(Input data)
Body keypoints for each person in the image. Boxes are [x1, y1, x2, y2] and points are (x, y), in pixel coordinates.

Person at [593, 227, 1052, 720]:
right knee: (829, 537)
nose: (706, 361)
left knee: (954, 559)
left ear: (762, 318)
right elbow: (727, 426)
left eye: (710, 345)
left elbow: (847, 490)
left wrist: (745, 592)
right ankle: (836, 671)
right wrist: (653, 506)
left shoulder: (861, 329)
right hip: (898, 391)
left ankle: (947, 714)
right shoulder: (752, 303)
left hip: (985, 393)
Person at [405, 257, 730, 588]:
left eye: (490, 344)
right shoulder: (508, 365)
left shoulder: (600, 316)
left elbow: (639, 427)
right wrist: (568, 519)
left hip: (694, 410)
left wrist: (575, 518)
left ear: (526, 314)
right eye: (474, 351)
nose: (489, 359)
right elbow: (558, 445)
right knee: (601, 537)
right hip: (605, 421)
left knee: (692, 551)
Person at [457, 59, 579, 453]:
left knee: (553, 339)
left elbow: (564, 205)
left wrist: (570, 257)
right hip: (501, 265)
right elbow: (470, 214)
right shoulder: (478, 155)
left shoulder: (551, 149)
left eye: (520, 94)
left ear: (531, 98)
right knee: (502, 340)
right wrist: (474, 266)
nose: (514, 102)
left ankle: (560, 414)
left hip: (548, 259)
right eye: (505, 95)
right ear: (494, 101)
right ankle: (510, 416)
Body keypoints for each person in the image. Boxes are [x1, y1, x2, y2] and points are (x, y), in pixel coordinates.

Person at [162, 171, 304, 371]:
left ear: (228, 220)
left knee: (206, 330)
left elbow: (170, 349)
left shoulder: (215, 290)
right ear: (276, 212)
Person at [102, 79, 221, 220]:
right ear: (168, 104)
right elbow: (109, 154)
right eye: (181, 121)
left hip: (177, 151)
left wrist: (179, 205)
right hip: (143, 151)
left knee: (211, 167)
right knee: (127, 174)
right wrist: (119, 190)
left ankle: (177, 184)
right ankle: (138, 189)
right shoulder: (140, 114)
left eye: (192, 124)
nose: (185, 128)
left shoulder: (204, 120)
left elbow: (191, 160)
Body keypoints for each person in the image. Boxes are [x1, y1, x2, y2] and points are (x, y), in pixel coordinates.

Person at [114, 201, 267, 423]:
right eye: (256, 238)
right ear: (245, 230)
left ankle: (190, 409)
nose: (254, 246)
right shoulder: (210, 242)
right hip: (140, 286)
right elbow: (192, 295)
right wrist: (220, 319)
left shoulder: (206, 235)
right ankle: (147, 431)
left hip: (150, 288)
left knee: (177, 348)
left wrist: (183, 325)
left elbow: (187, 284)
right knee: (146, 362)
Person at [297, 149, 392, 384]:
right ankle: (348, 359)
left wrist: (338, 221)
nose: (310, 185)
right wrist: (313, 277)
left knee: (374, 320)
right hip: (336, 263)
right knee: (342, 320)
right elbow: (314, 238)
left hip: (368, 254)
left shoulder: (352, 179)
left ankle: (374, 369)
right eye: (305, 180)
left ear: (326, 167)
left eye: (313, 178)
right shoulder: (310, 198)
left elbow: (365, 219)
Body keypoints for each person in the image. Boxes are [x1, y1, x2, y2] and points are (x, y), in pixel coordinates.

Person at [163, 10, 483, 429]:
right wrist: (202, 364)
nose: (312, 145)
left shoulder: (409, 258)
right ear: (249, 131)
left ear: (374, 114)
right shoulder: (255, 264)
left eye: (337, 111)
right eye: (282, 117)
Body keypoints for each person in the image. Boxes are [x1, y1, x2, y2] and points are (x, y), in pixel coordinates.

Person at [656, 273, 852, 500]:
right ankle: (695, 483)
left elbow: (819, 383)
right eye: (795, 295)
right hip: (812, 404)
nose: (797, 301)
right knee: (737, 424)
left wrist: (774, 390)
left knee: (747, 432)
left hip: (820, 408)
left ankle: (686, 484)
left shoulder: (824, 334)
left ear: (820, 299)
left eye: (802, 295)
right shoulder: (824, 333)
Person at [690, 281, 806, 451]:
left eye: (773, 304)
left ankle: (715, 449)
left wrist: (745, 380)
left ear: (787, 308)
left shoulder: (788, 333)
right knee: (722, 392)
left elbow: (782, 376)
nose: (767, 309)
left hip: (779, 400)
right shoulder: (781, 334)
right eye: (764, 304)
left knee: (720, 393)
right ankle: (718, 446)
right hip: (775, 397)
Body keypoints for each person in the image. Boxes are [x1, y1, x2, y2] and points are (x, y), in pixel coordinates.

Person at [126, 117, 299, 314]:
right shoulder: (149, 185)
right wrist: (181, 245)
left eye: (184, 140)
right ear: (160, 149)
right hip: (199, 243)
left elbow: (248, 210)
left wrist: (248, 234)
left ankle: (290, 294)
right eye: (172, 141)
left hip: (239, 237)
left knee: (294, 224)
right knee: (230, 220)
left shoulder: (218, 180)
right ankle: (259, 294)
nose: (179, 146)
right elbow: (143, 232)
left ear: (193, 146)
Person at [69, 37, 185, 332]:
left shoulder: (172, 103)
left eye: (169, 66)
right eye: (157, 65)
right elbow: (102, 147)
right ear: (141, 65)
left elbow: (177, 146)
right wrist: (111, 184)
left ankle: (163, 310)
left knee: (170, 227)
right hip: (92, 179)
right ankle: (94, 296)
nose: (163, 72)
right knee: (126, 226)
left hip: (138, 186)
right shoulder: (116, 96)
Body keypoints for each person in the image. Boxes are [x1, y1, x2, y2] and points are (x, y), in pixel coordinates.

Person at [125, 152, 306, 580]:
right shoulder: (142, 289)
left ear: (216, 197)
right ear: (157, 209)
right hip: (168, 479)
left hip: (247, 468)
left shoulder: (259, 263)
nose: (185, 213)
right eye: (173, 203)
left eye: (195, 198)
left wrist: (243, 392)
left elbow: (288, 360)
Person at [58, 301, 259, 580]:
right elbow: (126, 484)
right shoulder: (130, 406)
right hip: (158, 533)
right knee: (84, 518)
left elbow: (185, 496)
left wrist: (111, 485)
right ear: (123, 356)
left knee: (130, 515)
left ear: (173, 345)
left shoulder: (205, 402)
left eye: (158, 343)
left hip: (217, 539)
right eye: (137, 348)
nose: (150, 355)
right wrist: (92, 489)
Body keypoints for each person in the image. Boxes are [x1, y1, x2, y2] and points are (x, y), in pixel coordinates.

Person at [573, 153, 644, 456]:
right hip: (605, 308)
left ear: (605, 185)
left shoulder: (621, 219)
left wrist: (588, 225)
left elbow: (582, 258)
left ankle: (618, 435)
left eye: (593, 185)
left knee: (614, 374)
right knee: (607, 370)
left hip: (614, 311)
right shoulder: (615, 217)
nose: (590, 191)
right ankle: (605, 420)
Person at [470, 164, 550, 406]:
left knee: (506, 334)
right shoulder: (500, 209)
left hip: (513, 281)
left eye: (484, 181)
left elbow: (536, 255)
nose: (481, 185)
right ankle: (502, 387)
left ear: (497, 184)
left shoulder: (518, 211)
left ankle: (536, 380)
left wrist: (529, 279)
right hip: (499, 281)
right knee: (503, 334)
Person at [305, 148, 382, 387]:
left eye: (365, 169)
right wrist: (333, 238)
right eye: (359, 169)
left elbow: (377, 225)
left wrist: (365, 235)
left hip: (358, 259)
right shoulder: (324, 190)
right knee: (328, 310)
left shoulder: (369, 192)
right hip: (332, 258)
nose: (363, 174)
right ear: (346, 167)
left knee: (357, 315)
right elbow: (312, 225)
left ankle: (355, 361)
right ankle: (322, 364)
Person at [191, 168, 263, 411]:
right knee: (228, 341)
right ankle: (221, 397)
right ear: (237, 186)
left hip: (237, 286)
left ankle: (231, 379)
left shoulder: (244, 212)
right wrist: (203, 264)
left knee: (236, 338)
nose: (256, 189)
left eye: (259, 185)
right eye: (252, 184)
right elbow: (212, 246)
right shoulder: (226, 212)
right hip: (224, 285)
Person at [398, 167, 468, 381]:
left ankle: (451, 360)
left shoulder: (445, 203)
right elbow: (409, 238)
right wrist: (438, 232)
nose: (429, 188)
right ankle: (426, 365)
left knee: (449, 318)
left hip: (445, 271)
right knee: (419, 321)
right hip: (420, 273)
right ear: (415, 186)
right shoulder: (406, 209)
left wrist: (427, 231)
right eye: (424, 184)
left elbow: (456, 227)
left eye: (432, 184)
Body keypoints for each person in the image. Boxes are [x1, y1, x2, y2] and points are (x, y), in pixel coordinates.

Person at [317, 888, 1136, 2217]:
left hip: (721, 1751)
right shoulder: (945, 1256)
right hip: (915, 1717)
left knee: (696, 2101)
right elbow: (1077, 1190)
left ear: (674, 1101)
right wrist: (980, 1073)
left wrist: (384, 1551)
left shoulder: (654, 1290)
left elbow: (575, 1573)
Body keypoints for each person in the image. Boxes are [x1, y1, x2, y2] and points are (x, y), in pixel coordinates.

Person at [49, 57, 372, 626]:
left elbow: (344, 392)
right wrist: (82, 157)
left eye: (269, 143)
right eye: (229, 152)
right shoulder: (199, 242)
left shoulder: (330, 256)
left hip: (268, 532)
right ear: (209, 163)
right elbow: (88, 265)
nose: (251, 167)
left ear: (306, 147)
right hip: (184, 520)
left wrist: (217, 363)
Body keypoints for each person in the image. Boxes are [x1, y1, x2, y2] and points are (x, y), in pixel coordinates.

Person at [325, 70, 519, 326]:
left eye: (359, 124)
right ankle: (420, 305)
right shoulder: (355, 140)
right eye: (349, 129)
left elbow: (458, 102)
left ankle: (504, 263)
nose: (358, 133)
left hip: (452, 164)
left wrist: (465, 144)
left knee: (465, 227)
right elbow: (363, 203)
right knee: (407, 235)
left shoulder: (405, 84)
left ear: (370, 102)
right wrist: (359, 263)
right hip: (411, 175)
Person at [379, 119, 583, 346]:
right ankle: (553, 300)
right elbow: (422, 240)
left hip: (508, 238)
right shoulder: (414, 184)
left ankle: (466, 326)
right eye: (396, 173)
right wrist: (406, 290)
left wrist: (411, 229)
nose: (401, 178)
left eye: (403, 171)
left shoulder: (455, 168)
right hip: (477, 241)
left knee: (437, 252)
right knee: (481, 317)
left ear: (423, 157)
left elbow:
(End Input data)
** Exercise aim **
Please reproduce the lines from the line with "left ear: (193, 146)" to the line with "left knee: (170, 227)", both ends included, exactly as they appear above.

** Answer space **
left ear: (193, 146)
Person at [69, 37, 185, 332]:
left shoulder: (172, 103)
left eye: (169, 66)
right eye: (157, 65)
right elbow: (102, 147)
right ear: (141, 65)
left elbow: (177, 146)
right wrist: (111, 184)
left ankle: (163, 310)
left knee: (170, 227)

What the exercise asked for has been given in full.